● **Work to be completed**: Find the line containing "immunohistochemical staining in" in the entries below. Restate it and each line after it, word for word, up to and including the line containing "is an immunohistochemistry".

Stored records:
------
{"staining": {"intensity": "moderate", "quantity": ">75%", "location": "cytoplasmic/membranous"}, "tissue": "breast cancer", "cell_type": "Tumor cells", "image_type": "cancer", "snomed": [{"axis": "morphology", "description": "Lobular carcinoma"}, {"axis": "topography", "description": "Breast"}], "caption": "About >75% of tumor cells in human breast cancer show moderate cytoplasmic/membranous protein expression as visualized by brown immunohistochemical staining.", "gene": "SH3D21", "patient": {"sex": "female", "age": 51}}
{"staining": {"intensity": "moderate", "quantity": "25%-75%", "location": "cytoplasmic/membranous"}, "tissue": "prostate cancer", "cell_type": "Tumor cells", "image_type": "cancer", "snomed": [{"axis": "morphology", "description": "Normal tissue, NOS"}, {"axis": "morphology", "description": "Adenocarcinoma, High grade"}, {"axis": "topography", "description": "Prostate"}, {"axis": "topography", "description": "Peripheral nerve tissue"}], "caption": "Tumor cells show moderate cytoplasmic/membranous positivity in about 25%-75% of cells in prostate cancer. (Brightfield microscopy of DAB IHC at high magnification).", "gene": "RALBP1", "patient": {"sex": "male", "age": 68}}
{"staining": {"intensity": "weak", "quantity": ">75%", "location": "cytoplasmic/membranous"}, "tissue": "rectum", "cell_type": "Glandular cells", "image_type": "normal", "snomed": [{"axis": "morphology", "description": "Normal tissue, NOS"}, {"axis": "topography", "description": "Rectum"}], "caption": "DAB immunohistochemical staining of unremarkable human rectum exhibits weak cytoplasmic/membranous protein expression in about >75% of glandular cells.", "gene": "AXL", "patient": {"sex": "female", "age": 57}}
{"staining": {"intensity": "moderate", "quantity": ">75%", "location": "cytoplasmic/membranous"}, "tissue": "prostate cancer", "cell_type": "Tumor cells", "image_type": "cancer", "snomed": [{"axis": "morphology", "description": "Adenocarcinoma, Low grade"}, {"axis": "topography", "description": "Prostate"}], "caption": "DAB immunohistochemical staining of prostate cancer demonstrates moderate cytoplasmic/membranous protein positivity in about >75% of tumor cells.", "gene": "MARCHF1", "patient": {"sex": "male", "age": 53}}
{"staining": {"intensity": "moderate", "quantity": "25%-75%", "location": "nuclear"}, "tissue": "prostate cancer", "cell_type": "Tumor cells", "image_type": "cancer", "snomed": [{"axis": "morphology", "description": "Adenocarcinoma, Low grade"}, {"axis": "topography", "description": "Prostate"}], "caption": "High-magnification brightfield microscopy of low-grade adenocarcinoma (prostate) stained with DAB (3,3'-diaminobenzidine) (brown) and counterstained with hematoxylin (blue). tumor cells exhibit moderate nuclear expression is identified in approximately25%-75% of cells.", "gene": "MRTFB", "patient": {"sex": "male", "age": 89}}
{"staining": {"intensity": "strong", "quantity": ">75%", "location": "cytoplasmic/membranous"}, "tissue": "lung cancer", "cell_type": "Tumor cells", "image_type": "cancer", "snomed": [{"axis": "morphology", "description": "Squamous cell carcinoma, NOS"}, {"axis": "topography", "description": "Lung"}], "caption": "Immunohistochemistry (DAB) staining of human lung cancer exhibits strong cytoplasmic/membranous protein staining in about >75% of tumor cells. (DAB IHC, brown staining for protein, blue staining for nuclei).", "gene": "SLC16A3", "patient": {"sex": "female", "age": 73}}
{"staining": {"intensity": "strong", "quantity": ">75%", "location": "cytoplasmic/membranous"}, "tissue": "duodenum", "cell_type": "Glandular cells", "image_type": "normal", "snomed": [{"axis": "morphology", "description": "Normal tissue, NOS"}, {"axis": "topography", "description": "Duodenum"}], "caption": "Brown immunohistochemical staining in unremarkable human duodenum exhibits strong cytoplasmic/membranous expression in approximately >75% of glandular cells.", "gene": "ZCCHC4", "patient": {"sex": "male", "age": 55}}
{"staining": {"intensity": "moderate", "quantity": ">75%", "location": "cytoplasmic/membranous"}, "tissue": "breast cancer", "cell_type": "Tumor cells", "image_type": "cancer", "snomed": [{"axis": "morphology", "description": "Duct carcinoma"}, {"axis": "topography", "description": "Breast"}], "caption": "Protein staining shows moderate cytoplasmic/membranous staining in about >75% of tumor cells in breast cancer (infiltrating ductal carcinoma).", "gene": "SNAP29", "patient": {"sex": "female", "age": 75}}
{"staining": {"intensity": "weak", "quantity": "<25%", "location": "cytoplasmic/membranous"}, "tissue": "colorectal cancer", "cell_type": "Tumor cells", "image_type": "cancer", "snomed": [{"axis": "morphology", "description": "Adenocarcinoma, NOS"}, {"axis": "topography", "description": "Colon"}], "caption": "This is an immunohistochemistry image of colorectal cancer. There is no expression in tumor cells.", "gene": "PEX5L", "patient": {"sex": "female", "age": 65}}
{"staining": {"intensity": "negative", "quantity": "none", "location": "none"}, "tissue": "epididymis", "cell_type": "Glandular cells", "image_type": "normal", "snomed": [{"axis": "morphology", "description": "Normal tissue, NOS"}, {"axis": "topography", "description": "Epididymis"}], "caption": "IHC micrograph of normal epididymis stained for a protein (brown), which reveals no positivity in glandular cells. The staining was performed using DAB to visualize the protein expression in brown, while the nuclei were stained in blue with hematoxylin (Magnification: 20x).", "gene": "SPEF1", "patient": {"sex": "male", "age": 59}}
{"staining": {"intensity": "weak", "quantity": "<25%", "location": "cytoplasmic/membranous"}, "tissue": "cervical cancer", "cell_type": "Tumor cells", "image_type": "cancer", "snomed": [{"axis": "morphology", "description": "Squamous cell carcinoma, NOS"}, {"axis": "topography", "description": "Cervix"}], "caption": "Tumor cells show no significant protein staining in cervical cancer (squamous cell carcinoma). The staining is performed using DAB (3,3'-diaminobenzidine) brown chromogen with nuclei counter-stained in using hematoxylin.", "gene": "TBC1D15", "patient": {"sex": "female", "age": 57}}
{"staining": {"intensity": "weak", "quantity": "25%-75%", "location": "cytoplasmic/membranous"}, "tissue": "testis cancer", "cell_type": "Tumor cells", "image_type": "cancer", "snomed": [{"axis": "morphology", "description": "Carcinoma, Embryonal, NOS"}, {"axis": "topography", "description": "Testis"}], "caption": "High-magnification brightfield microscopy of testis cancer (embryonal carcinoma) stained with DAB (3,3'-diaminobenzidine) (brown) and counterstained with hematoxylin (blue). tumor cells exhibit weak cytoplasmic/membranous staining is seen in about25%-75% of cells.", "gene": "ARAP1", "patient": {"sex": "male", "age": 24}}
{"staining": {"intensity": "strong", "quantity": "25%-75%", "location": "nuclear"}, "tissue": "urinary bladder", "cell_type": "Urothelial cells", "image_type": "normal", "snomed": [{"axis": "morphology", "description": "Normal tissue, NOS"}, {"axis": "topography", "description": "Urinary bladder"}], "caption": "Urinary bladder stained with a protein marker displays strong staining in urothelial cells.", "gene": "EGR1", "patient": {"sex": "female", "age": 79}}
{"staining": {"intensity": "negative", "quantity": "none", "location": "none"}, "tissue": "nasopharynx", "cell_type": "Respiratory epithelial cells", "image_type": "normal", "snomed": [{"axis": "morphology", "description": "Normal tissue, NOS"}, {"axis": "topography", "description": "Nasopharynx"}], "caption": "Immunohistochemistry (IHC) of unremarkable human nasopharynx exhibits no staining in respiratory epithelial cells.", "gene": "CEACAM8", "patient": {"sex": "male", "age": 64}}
------
● **Task result**:
{"staining": {"intensity": "strong", "quantity": ">75%", "location": "cytoplasmic/membranous"}, "tissue": "duodenum", "cell_type": "Glandular cells", "image_type": "normal", "snomed": [{"axis": "morphology", "description": "Normal tissue, NOS"}, {"axis": "topography", "description": "Duodenum"}], "caption": "Brown immunohistochemical staining in unremarkable human duodenum exhibits strong cytoplasmic/membranous expression in approximately >75% of glandular cells.", "gene": "ZCCHC4", "patient": {"sex": "male", "age": 55}}
{"staining": {"intensity": "moderate", "quantity": ">75%", "location": "cytoplasmic/membranous"}, "tissue": "breast cancer", "cell_type": "Tumor cells", "image_type": "cancer", "snomed": [{"axis": "morphology", "description": "Duct carcinoma"}, {"axis": "topography", "description": "Breast"}], "caption": "Protein staining shows moderate cytoplasmic/membranous staining in about >75% of tumor cells in breast cancer (infiltrating ductal carcinoma).", "gene": "SNAP29", "patient": {"sex": "female", "age": 75}}
{"staining": {"intensity": "weak", "quantity": "<25%", "location": "cytoplasmic/membranous"}, "tissue": "colorectal cancer", "cell_type": "Tumor cells", "image_type": "cancer", "snomed": [{"axis": "morphology", "description": "Adenocarcinoma, NOS"}, {"axis": "topography", "description": "Colon"}], "caption": "This is an immunohistochemistry image of colorectal cancer. There is no expression in tumor cells.", "gene": "PEX5L", "patient": {"sex": "female", "age": 65}}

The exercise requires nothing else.